The Dorsets continued digging in, deepening existing trenches and connecting them with communication trenches.

They were assisted by sappers from the 17th Company Royal Engineers, led by C.E.R. Pottinger, who appears to have been a character out of a steam punk novel. Gleichen describes him; “young Pottinger, a most plucky and capable youth wearing the weirdest of clothes—a short and filthy mackintosh, ragged coat and breeches, and a huge revolver.”

Charles Evan Roderick Pottinger was born in Ahmednuggor, India in 1890. In the 1911 census he’s a Second Lieutenant in the Royal Engineers, 21 and living in Gillingham, Kent. This is the location for the headquarters to the Royal School of Military Engineering which is now the Royal Engineers Museum, Library & Archive.

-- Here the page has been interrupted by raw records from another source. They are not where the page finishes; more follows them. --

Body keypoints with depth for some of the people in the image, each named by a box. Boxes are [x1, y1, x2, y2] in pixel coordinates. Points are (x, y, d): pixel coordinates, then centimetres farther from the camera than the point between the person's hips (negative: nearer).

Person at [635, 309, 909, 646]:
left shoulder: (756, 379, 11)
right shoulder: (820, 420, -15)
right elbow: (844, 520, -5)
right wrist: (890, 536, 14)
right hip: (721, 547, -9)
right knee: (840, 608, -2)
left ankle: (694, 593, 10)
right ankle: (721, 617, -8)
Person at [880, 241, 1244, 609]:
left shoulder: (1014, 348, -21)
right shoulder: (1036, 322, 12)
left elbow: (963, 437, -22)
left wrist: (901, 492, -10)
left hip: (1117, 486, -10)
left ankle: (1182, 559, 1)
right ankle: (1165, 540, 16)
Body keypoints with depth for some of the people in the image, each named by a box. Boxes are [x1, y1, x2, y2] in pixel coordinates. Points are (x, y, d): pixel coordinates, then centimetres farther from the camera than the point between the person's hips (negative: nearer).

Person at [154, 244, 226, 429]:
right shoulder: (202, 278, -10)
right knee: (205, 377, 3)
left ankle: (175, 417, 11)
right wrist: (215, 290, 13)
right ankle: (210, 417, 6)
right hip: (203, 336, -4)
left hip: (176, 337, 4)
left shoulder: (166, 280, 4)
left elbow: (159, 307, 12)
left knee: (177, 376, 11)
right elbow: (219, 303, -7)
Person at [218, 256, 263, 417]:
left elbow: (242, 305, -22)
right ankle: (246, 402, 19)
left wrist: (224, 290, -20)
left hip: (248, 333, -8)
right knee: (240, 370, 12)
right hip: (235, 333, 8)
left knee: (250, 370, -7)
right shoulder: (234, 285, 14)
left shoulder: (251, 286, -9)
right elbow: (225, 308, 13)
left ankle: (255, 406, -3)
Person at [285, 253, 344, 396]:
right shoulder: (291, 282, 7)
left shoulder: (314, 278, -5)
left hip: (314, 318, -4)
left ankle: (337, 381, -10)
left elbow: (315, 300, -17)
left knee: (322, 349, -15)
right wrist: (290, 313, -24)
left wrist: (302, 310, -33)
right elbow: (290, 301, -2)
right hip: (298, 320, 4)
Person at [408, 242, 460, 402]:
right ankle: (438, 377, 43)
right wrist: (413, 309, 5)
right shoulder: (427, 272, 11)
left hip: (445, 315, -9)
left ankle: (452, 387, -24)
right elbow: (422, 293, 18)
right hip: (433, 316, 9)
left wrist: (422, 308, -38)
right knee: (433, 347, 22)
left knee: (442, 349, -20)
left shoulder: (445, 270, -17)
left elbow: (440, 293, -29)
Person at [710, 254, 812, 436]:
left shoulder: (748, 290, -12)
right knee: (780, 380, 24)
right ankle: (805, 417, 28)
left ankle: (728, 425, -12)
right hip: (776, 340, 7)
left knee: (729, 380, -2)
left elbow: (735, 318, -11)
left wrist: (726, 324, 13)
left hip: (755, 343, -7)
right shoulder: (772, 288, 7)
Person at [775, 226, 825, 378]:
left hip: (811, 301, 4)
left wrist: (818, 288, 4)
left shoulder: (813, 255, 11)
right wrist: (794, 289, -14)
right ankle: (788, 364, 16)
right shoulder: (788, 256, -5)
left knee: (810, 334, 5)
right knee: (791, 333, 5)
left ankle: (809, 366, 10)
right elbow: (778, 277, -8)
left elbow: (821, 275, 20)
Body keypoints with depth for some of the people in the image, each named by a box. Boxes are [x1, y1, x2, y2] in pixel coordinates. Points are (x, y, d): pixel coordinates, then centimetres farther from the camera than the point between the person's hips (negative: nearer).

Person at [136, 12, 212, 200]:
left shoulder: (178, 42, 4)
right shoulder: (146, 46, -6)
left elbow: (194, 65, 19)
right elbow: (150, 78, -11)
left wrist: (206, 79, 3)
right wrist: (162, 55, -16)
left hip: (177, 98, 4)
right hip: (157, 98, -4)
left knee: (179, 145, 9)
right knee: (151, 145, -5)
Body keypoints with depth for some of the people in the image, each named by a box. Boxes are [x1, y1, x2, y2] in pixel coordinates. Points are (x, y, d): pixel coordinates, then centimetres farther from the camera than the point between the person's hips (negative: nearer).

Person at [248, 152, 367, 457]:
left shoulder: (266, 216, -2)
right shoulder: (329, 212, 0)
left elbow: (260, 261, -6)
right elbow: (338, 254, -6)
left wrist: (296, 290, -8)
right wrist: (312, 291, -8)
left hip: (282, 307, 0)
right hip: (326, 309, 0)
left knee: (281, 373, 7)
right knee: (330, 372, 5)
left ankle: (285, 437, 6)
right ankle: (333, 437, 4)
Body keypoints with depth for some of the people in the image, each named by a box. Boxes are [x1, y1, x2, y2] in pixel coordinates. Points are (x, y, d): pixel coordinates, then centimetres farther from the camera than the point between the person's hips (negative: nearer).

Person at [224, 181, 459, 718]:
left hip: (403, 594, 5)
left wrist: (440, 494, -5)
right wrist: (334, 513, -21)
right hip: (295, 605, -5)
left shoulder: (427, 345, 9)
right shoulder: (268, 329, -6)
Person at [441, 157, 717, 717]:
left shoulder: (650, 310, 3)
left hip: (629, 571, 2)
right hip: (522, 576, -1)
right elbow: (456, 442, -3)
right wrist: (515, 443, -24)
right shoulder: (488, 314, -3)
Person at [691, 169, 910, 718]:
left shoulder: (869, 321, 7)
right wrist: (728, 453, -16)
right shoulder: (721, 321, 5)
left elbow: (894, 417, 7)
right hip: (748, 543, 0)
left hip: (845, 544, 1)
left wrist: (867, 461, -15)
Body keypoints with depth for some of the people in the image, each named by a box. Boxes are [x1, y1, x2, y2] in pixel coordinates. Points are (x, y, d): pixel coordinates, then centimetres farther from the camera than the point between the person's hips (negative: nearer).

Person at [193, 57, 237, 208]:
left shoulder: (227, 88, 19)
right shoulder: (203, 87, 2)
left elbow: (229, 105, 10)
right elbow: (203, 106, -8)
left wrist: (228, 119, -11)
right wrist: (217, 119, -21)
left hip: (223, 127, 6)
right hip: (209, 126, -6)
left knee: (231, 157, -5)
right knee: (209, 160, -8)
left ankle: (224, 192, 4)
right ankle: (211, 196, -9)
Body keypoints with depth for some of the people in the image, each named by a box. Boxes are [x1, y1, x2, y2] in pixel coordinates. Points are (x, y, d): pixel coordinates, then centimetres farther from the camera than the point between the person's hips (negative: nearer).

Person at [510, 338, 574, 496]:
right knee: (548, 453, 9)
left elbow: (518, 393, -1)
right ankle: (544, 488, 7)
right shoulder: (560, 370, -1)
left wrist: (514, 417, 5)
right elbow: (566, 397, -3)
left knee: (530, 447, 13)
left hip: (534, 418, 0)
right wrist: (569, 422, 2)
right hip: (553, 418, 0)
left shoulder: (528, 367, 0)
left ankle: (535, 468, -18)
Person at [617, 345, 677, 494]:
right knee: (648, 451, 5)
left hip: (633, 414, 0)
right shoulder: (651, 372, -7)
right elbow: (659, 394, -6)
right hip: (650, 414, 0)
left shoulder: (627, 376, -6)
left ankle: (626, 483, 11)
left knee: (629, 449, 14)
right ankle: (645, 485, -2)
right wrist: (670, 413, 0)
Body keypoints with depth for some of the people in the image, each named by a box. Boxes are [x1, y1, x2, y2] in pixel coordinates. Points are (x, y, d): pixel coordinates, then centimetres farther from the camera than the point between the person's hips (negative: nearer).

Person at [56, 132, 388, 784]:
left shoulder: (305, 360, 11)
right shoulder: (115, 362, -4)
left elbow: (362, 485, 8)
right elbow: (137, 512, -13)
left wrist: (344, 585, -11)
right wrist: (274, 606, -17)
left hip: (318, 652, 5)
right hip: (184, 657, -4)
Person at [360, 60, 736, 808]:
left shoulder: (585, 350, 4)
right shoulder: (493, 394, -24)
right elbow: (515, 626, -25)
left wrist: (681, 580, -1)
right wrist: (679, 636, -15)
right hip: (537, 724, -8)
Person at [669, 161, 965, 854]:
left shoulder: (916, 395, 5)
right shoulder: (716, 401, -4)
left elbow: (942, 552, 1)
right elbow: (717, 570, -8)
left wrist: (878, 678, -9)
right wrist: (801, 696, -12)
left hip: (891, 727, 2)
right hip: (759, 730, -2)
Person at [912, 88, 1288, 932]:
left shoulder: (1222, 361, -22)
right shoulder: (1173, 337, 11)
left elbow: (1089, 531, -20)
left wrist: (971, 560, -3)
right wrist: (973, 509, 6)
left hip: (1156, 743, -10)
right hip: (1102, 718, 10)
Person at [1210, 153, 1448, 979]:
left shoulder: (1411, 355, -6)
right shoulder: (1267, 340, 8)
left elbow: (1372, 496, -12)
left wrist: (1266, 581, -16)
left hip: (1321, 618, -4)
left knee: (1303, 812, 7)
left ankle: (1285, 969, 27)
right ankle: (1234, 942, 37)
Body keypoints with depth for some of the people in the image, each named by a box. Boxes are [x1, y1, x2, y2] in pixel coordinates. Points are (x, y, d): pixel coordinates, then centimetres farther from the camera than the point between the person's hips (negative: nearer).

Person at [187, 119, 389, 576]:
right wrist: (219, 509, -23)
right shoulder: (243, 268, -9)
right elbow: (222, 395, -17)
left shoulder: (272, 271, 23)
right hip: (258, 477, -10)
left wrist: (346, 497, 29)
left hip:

Gleichen annotates Pottinger’s name with this sad comment: “I grieve very much to see that he was fatally wounded outside Ypres (15th May 1916).” He actually died of wounds a year earlier than that, on 11th May 1915, during the Second Battle of Ypres. He also appears in the Irish list of Casualties of World War One, so I wonder if he was from Irish lineage? He lived at “Glenshee”, Cambridge Park, Twickenham, which is my old stomping ground, but I haven’t been able to unearth any more information about him at this time, not even a photograph.

He left an awful lot of money (£14,105 – the equivalent of about £1 million today) to Arthur Godfrey James who, in 1911, is living in bijoux Kensington with his wife Helen and a raft of domestic servants. James’ son’s first name is Evan. I wonder if there’s a family connection here? A little more digging around and it appears that the (very posh) Twickenham address was owned by Sir Henry Evan Murchison James. He’s another Evan. I’ve written to one of his descendants and am still waiting to hear back. I’ll update this post if I learn anything new.